Als sich die Wagenkolonne verdichtete, entschied sich klein Gerhard daher - bereits vorgewarnt und übergenial wie sowieso immer - ausnahmsweise und politisch unpräjudiziell für die ganz rechte Variante, also pannenzustreifen.
Was dazu führte, dass ebendieser Gerhard gut einen Kilometer lang an den ziemlich verdutzen StauteilnehmerInnen (und -Außen, obwohl nur innen - ich hasse das Binnen-I) vorbeizog, die sich wohl fragten, was der Idiot da rechts daneben wohl zu Mittag gegessen haben könnte (Tirolerknödelsuppe, um das Rätsel zu lösen). Oder ob zuviel gesoffen, an Absinth oder ähnlich sinnesverwirrendem Zeug.
Gar selten hat klein Gerhard eine mehrfach-kolonnierende Verkehrssituation so zügig hinter sich gelassen.
Es war jedoch, zugegeben, ein komisches Gefühl: Links neben einem der Megastau - und vor sich eine Aussicht bis zum Horizont.
Aber das währte - Ende der Genialität - nur etwa eine knappe Minute lang.
Dann nämlich dämmerte es den Staubrüdern und -schwestern nebenan, dass es ja eigentlich Zeit für eine Rettungsgasse wäre. Und folglich reagierten sie unverzüglich, gewissenhaft, bürgerpflichtig korrekt und standen bzw. fuhren ...
... IRGENDWO !
Es gab keinen asphaltierten oder fast asphaltierten Bereich der Autobahn, der dem Planer, Erbauer oder Erhalter eingefallen wäre, der nicht von irgendwem zur Bildung der Rettungsgasse benutzt worden wäre: Am Pannenstreifen, der 0,5. Spur, der 1. Spur, der 1,5. Spur, der 2. Spur, der 2,5. Spur, der 3. Spur, der 3,5. Spur, der 4. Spur und der linken Leitplanke fast entlang schrammend bewegte oder weniger bewegte sich etwas, das Räder hatte und dabei anderen im Weg sein konnte.
Nicht einmal eine Ringelnatter hätte es geschafft, sich durch dieses Blechgewurl im Zickzack einen Weg zu bahnen. Steigt man bei einer Sommerwanderung im Wald irrtümlich in einen Ameisenhaufen: Das Mikro-Gewusel unter dem Schuh wäre dagegen ein leuchtendes Beispiel gesitteter Ordnung.
Instinktiv schickt man als mitfühlender, mitdenkender Zeitgenosse bei diesem Anblick und eingesetzter Vorstellungskraft, warum es sich wohl hier gerade zusammenstauen könnte, ein Stoßgebet zum Himmel, dass es da vorne keine Verletzten gibt - oder die aus der Luft versorgt werden - oder noch besser: Weggebeamt.

● Ausgangsmaterial:
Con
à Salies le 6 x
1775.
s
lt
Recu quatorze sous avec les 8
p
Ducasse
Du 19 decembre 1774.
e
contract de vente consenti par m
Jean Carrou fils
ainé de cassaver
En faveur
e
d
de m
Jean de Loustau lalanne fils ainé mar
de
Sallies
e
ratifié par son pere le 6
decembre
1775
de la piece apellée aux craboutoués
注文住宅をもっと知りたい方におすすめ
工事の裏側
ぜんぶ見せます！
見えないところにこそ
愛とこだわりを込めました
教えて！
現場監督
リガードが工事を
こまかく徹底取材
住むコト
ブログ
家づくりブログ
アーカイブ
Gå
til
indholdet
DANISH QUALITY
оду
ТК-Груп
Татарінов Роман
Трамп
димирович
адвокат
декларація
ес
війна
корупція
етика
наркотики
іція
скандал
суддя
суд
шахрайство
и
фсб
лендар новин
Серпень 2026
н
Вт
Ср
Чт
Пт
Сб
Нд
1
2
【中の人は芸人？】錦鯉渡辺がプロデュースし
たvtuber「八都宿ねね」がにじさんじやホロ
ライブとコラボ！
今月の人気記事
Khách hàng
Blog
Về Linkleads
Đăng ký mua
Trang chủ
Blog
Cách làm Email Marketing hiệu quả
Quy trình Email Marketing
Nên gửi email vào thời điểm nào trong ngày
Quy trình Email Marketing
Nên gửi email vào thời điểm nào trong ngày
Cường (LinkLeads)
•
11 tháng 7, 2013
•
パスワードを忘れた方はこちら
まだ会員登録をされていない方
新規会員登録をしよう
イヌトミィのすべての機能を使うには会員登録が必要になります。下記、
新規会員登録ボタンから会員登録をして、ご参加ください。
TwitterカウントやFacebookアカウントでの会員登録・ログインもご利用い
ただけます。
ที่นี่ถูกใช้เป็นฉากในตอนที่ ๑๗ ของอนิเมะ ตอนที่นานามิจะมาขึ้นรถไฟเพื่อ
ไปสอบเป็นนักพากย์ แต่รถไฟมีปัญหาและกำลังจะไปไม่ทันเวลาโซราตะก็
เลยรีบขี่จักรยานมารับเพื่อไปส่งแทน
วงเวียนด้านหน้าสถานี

● Aufgaben:
[a] Beantworte zum Text über den Stau kurz:
(i) Was hat Gerhard zu Mittag gegessen?
(ii) Wie lange zog Gerhard an den Leuten im Stau vorbei?
(iii) Wie lange währte die freie Fahrt auf dem Pannenstreifen?
[b] Tausche in den Einträgen überall „decembre“ gegen „janvier“ aus, und zwar in allem vom Anfang der Einträge bis einschließlich der Zeile mit „注文住宅をもっと知りたい方におすすめ“. Gib nur diese Zeilen wieder, sonst unverändert.
Der Text und die Einträge haben nichts miteinander zu tun.

● Antworten:
[a]
(i) Tirolerknödelsuppe
(ii) Gut einen Kilometer lang
(iii) Etwa eine knappe Minute

[b]
Con
à Salies le 6 x
1775.
s
lt
Recu quatorze sous avec les 8
p
Ducasse
Du 19 janvier 1774.
e
contract de vente consenti par m
Jean Carrou fils
ainé de cassaver
En faveur
e
d
de m
Jean de Loustau lalanne fils ainé mar
de
Sallies
e
ratifié par son pere le 6
janvier
1775
de la piece apellée aux craboutoués
注文住宅をもっと知りたい方におすすめ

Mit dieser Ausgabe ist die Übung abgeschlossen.